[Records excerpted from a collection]

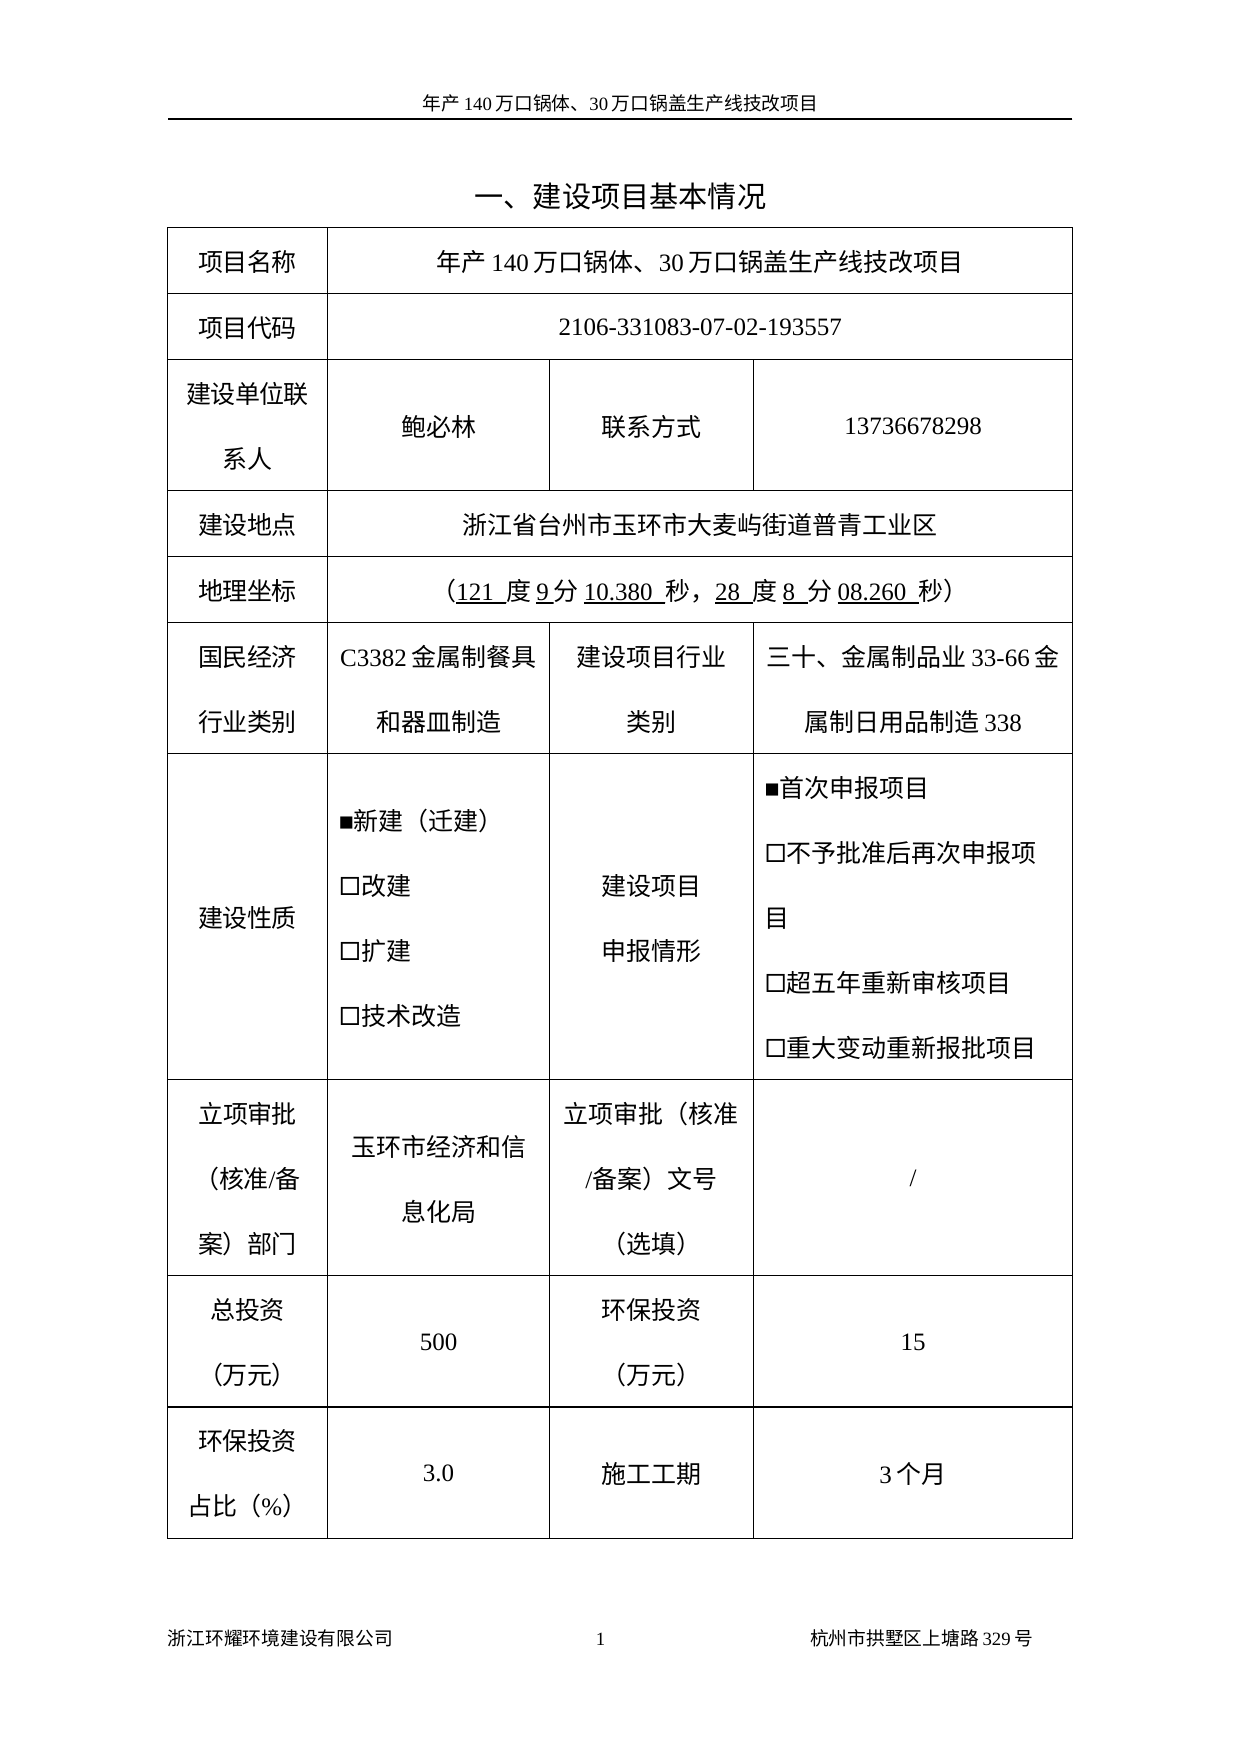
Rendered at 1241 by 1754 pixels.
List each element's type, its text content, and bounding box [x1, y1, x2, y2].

table_cell 建设性质 [168, 754, 327, 1079]
table_header 项目名称 [168, 228, 327, 293]
table_cell 15 [754, 1276, 1072, 1406]
table_cell 建设单位联系人 [168, 360, 327, 490]
table_cell 玉环市经济和信息化局 [328, 1080, 549, 1275]
table_cell 联系方式 [550, 360, 753, 490]
table_cell 立项审批（核准/备案）部门 [168, 1080, 327, 1275]
table_cell （121_度9分10.380_秒，28_度8_分08.260_秒） [328, 557, 1072, 622]
table_cell 环保投资 （万元） [550, 1276, 753, 1406]
table_header 年产140万口锅体、30万口锅盖生产线技改项目 [328, 228, 1072, 293]
table_cell 500 [328, 1276, 549, 1406]
table_cell 建设项目行业 类别 [550, 623, 753, 753]
table_cell 3个月 [754, 1408, 1072, 1537]
table_cell 地理坐标 [168, 557, 327, 622]
table_cell 三十、金属制品业33-66金属制日用品制造338 [754, 623, 1072, 753]
table_cell 施工工期 [550, 1408, 753, 1537]
table_cell 2106-331083-07-02-193557 [328, 294, 1072, 359]
table_cell 13736678298 [754, 360, 1072, 490]
table_cell 浙江省台州市玉环市大麦屿街道普青工业区 [328, 491, 1072, 556]
table_cell 建设地点 [168, 491, 327, 556]
text 一、建设项目基本情况 [168, 162, 1072, 227]
table_cell 建设项目 申报情形 [550, 754, 753, 1079]
table_cell ■首次申报项目 不予批准后再次申报项目 超五年重新审核项目 重大变动重新报批项目 [754, 754, 1072, 1079]
table_cell 总投资 （万元） [168, 1276, 327, 1406]
table_cell C3382金属制餐具和器皿制造 [328, 623, 549, 753]
table_cell / [754, 1080, 1072, 1275]
table_cell 环保投资 占比（%） [168, 1408, 327, 1537]
table_cell 国民经济 行业类别 [168, 623, 327, 753]
table_cell 3.0 [328, 1408, 549, 1537]
table_cell ■新建（迁建） 改建 扩建 技术改造 [328, 754, 549, 1079]
table_cell 项目代码 [168, 294, 327, 359]
table_cell 立项审批（核准/备案）文号（选填） [550, 1080, 753, 1275]
table_cell 鲍必林 [328, 360, 549, 490]
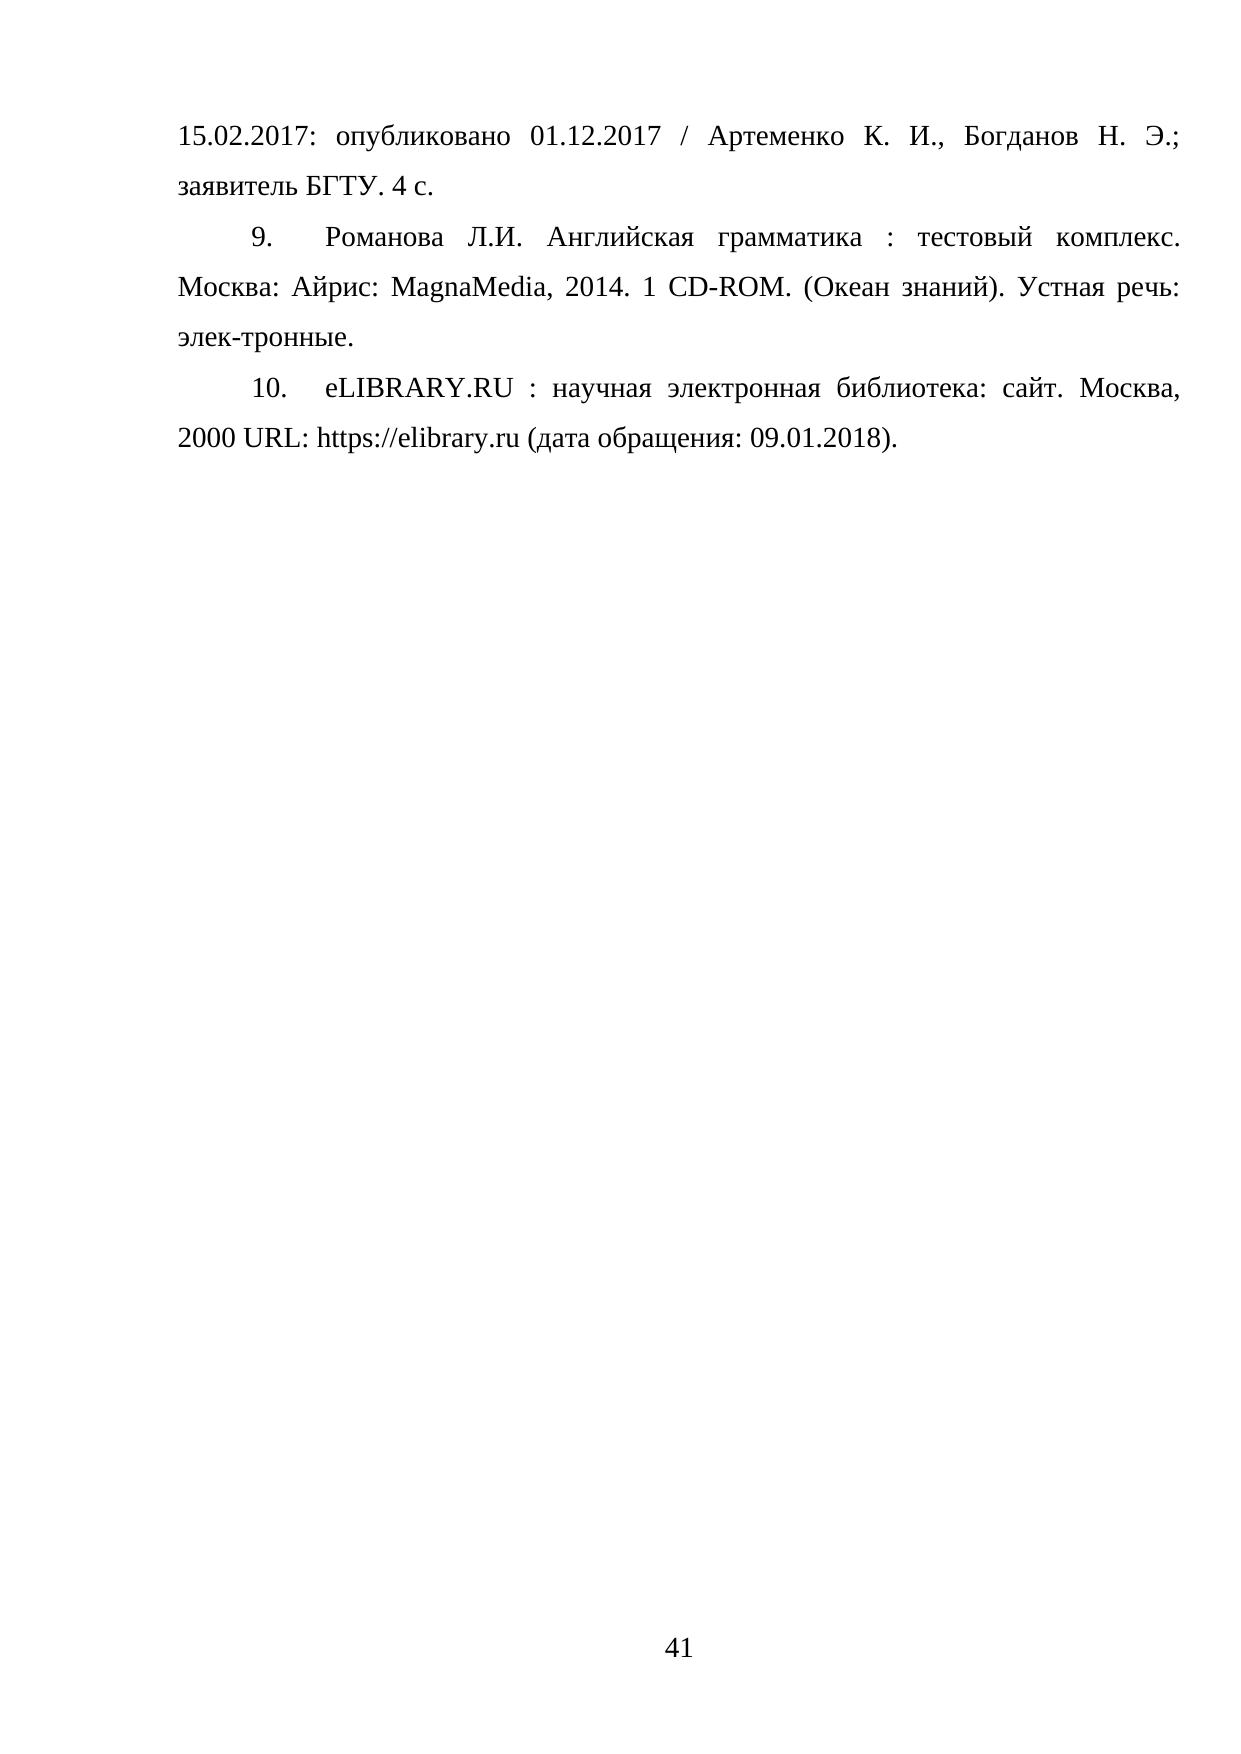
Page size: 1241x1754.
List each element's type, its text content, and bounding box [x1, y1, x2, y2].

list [177, 118, 1181, 202]
list eLIBRARY.RU : научная электронная библиотека: сайт. Москва, 2000 URL: https://elibrary.ru (дата обращения: 09.01.2018). [177, 370, 1181, 453]
list Романова Л.И. Английская грамматика : тестовый комплекс. Москва: Айрис: MagnaMedia, 2014. 1 CD-ROM. (Океан знаний). Устная речь: элек-тронные. [177, 219, 1181, 353]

▶ _Exercise_:
Retype the entries exactly, skipping every picture.

▶ _Answer below_:
Rendered at 1241 by 1754 pixels.
List each element's type, its text content, and bounding box [x1, y1, x2, y2].

table_cell 建设性质 [168, 754, 327, 1079]
table_header 项目名称 [168, 228, 327, 293]
table_cell 15 [754, 1276, 1072, 1406]
table_cell 建设单位联系人 [168, 360, 327, 490]
table_cell 玉环市经济和信息化局 [328, 1080, 549, 1275]
table_cell 联系方式 [550, 360, 753, 490]
table_cell 立项审批（核准/备案）部门 [168, 1080, 327, 1275]
table_cell （121_度9分10.380_秒，28_度8_分08.260_秒） [328, 557, 1072, 622]
table_cell 环保投资 （万元） [550, 1276, 753, 1406]
table_header 年产140万口锅体、30万口锅盖生产线技改项目 [328, 228, 1072, 293]
table_cell 500 [328, 1276, 549, 1406]
table_cell 建设项目行业 类别 [550, 623, 753, 753]
table_cell 3个月 [754, 1408, 1072, 1537]
table_cell 地理坐标 [168, 557, 327, 622]
table_cell 三十、金属制品业33-66金属制日用品制造338 [754, 623, 1072, 753]
table_cell 施工工期 [550, 1408, 753, 1537]
table_cell 2106-331083-07-02-193557 [328, 294, 1072, 359]
table_cell 13736678298 [754, 360, 1072, 490]
table_cell 浙江省台州市玉环市大麦屿街道普青工业区 [328, 491, 1072, 556]
table_cell 建设地点 [168, 491, 327, 556]
text 一、建设项目基本情况 [168, 162, 1072, 227]
table_cell 建设项目 申报情形 [550, 754, 753, 1079]
table_cell ■首次申报项目 不予批准后再次申报项目 超五年重新审核项目 重大变动重新报批项目 [754, 754, 1072, 1079]
table_cell 总投资 （万元） [168, 1276, 327, 1406]
table_cell C3382金属制餐具和器皿制造 [328, 623, 549, 753]
table_cell / [754, 1080, 1072, 1275]
table_cell 环保投资 占比（%） [168, 1408, 327, 1537]
table_cell 国民经济 行业类别 [168, 623, 327, 753]
table_cell 3.0 [328, 1408, 549, 1537]
table_cell ■新建（迁建） 改建 扩建 技术改造 [328, 754, 549, 1079]
table_cell 项目代码 [168, 294, 327, 359]
table_cell 立项审批（核准/备案）文号（选填） [550, 1080, 753, 1275]
table_cell 鲍必林 [328, 360, 549, 490]
Page size: 1241x1754.
List each element's type, its text content, and bounding box [x1, y1, x2, y2].

list [177, 118, 1181, 202]
list eLIBRARY.RU : научная электронная библиотека: сайт. Москва, 2000 URL: https://elibrary.ru (дата обращения: 09.01.2018). [177, 370, 1181, 453]
list Романова Л.И. Английская грамматика : тестовый комплекс. Москва: Айрис: MagnaMedia, 2014. 1 CD-ROM. (Океан знаний). Устная речь: элек-тронные. [177, 219, 1181, 353]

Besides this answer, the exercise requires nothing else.